GHS: H220 (extremely flammable gas), H302 (harmful if swallowed), H312 (harmful in contact with skin), H314 (severe burns and serious eye damage from concentrated solution), H332 (harmful if inhaled), H335 (respiratory irritation). OSHA PEL 10 ppm 8-hour TWA, ACGIH TLV 5 ppm TWA. The pure compressed gas forms explosive mixtures with air across roughly 2-12% v/v. Aqueous 40% solutions are corrosive to skin and eyes and release flammable vapors above 0 °C. Detection threshold (~0.4 ppb in air) is far below the irritant threshold, so an operator who can smell TMA strongly is already dangerously over the TLV. Ventilated cylinders, gas detectors, and full PPE required for any process-scale handling.

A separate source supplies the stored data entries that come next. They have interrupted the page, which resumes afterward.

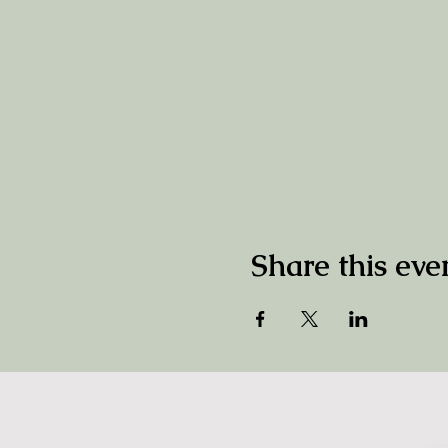
Share this eve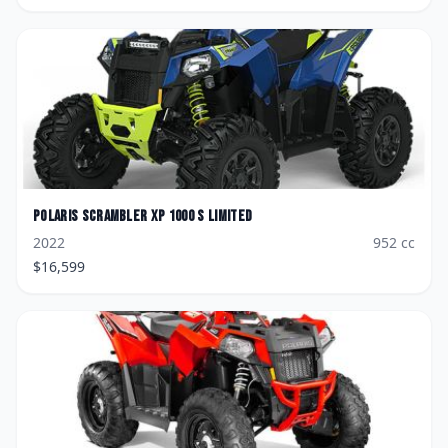
Polaris
Scrambler XP 1000 S Limited
2022
952
cc
$
16,599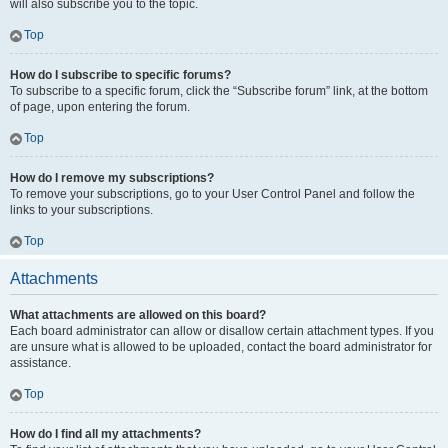
will also subscribe you to the topic.
Top
How do I subscribe to specific forums?
To subscribe to a specific forum, click the “Subscribe forum” link, at the bottom
of page, upon entering the forum.
Top
How do I remove my subscriptions?
To remove your subscriptions, go to your User Control Panel and follow the
links to your subscriptions.
Top
Attachments
What attachments are allowed on this board?
Each board administrator can allow or disallow certain attachment types. If you
are unsure what is allowed to be uploaded, contact the board administrator for
assistance.
Top
How do I find all my attachments?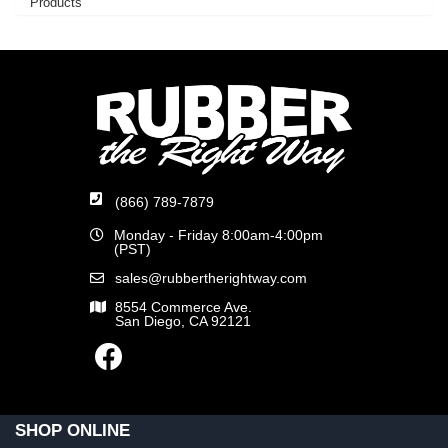
Products
(866) 789-7879
Monday - Friday 8:00am-4:00pm
(PST)
sales@rubbertherightway.com
8554 Commerce Ave.
San Diego, CA 92121
SHOP ONLINE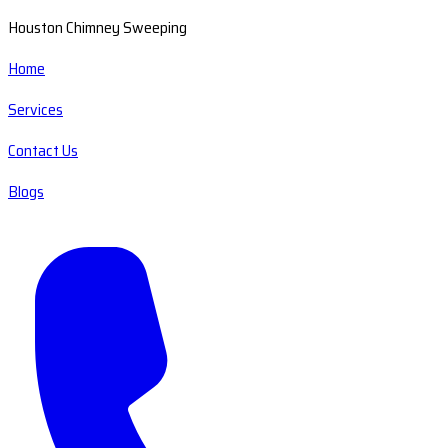
Houston Chimney Sweeping
Home
Services
Contact Us
Blogs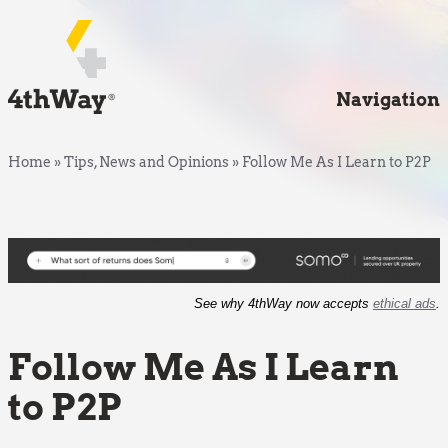
Navigation
Home
»
Tips, News and Opinions
»
Follow Me As I Learn to P2P
See why 4thWay now accepts
ethical ads
.
Follow Me As I Learn
to P2P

This safety summary is for educational reference only and may not be complete. It is not a substitute for Safety Data Sheets (SDS), medical advice, or professional chemical safety guidance. Always consult appropriate SDS and qualified professionals before handling chemicals.

Constituent Elements

Frequently Asked Questions

What is the molar mass of trimethylamine?
Trimethylamine ((CH3)3N) has a molar mass of 59.111 g/mol — three carbons at 12.011 give 36.033, nine hydrogens at 1.008 give 9.072, and one nitrogen contributes 14.007. The 40% aqueous reagent solutions sold by Sigma-Aldrich contain about 6.77 mol of TMA per liter, so a 100 mL bottle holds 0.677 mol — useful when dispensing equivalents into a quaternary ammonium synthesis.
Why does fish smell like trimethylamine?
Marine fish accumulate trimethylamine N-oxide (TMAO) at 50-300 mM internal concentration as an osmolyte that protects proteins against urea denaturation and high pressure (deep-sea species pack more TMAO than shallow ones). After death, spoilage bacteria like Shewanella putrefaciens express trimethylamine-N-oxide reductase that reduces TMAO to volatile, smelly TMA. Fresher fish has less TMA. Acidic marinades work because protonating TMA to its non-volatile trimethylammonium form locks the smell out of the headspace, even though the molecule is still chemically present in the flesh.
What is trimethylaminuria?
Trimethylaminuria — sometimes called fish odor syndrome — is a rare autosomal recessive metabolic disorder caused by loss-of-function mutations in the FMO3 gene. The flavin-containing monooxygenase 3 enzyme normally oxidizes dietary TMA (from choline, lecithin, and seafood) back to odorless TMAO in the liver. When FMO3 is impaired, unmetabolized TMA accumulates and is excreted in sweat, breath, and urine, producing a persistent fishy body odor that often goes undiagnosed until adolescence. Diagnosis uses a choline-loading test followed by urinary TMAO/TMA ratio measurement; management is dietary restriction of choline and supplementation with antibiotics that suppress gut microbial TMA production.